Black & white & shades of gray

Oh, how simple life would be if everything were black and white. As a parent, I would never feel guilty that I gave this one this and not that one that. I would never be questioned why I let this one stay up later at a younger age than that one. I would always know the right thing to do. As a teacher, I could treat every student equally no matter his readiness or willingness. I would never be questioned why I let this one sit and read and asked that one to walk and talk. I would always know the right thing to do.

Life drops all kinds of tests and tasks in your lap, and the way in which you deal with them makes all the difference. It shows your outlook on fate and control; it shows your strengths and weaknesses. If it were easy, then we wouldn’t feel accomplished and driven.

Thus, I am frustrated when I am presented with people who are obstinately black and white and don’t permit themselves to see the shades of gray. They’ve gone as far to impose their views on others and restrict the successes that could be possible, if they would just let go of their own egos and selfish gains at stake to see the world with gray-colored glasses instead.

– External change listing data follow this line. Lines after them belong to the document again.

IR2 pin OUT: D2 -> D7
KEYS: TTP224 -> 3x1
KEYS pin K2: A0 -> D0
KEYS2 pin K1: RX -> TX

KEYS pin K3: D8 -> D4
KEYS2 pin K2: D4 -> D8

The last month or so, I’ve experienced a string of bad luck. There was an attempted break-in at my house over the summer. We lost power for almost a week due to Hurricane Irene. An earthquake shook our town spreading from DC. Significant changes were made in school (well-evidenced in public education overall) and to job responsibilities. My car was rear-ended at a red light during the rain and flooding from the tropical storm that skirted the Southeast. Schools were closing and residents evacuating and preparing for a couple more days of water-related issues. And every time I receive a text message back from my husband that says LOL, I realize that if I don’t keep laughing, I will drown in the storm.

I am grateful for the husband and family that I have supporting me, the friends and colleagues who are reaching out to me, and the stamina and fortitude that I know I have within me. If I only kept asking “why me?” and didn’t stand tall and forge forward, I would be victim to the mindset of black and white, wondering why I was being tested over and over. (I must admit I said that once or twice to a friend as I allowed myself to question whether I was losing my mind just then or living in some alternate universe.) Another good friend told me that when it rains, it pours, which was even funnier knowing that our dehumidifiers were running overtime in our basements in hopes that they’d soak up any rain (or evil goblins) that might seep in during the fourth day in a row of rain.

So, I would like to believe that people can appreciate the shades of gray in life, the subtleties that one learns to see when you have your own children and watch them make mistakes, when you teach others’ children and watch them walk in to your classroom with troubles they had no hand in carrying, and when you are faced with burdens and aggravation that rained down from the sky or crashed through your door for no apparent reason. Put yourself in the other person’s shoes and see how they fit, and remember that not everyone looks good in black and white.